The opportunity to recruit horses as young as two through the Shadwell cull has created a lot of excitement this week but even this market proved vulnerable to Australian investment when Billy Jackson-Stops signed a 120,000gns docket for Hanaady (GB) (Night of Thunder {Ire}) [Lot 1000] to be shipped out to Matt Cumani.

This filly won a Nottingham maiden for Ed Dunlop last month and, though below that form at York next time, it obviously remains early days for this daughter of a half-sister to G2 Gimcrack S. winner Blaine (GB) (Avonbridge {GB}) and another accomplished sprinter Bogart (GB) (Bahamian Bounty {GB}).

“Myself and Sam Haggas have done some work together and we put her to Matt,” explained Jackson-Stops. “Night of Thunder has been going really well down there, and Matt was pretty keen to try a filly. We thought we'd see if it works, there are options for her: she's good-looking, and will have some residual value.”

Earlier Shadwell had produced the only six-figure sale of a relatively torpid morning when Tasfeeq (GB) (Oasis Dream {GB}) [895] brought 120,000gns from Qatari trainer Ibrahim Saeed Al-Malki. The 3-year-old gelding has won three times this season for Marcus Tregoning, showing his purchaser a helpful aptitude for firm ground.

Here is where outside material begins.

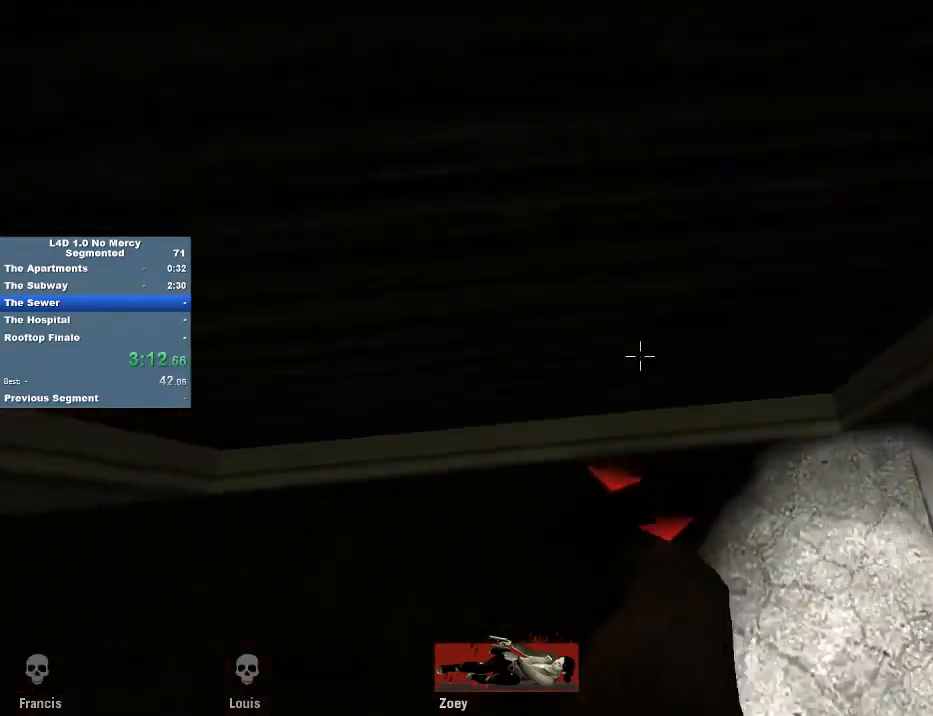
{"keys": ["3", "4"], "mouse": [], "events": [[50, "4", "down"], [83, "mouse_right", "down"], [150, "2", "down"], [150, "4", "up"], [150, "mouse_right", "up"], [183, "mouse_right", "down"], [250, "2", "up"], [250, "4", "down"], [250, "mouse_right", "up"], [283, "2", "down"], [283, "mouse_right", "down"], [317, "4", "up"], [317, "mouse_right", "up"], [417, "2", "up"], [417, "4", "down"], [417, "mouse_right", "down"], [483, "mouse_right", "up"]]}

Queen's Piper To Play a Different Tune…

National Hunt prospectors have found themselves particularly squeezed by the Australian dollar, but one or two have found the backing to give themselves a chance and Gordon Elliott continued his quest for rehabilitation by recruiting a pricey 3-year-old from the royal stable in Pied Piper (GB) (New Approach {Ire}) [1139].

This lad has stood up to a busy campaign for the John and Thady Gosden, albeit had to wait until this month to win for the first time since breaking his maiden. Both his wins have come on the mud, so he will clearly operate in winter ground. Presented by the Castlebridge Consignment, he was knocked down to Elliott, standing alongside agent Mouse O'Ryan, for 225,000gns; the docket was signed in the name of Irish agent Joseph Logan and patrons Andrew and Gemma Brown.

“Pied Piper has been bought by Andrew and Gemma, who have a string of horses with Gordon,” explained Logan by telephone. “The horse will go juvenile hurdling and run back on the Flat next summer: he's a dual-purpose type. I saw some videos of him, but Gordon saw him at Tattersalls and really loved him.”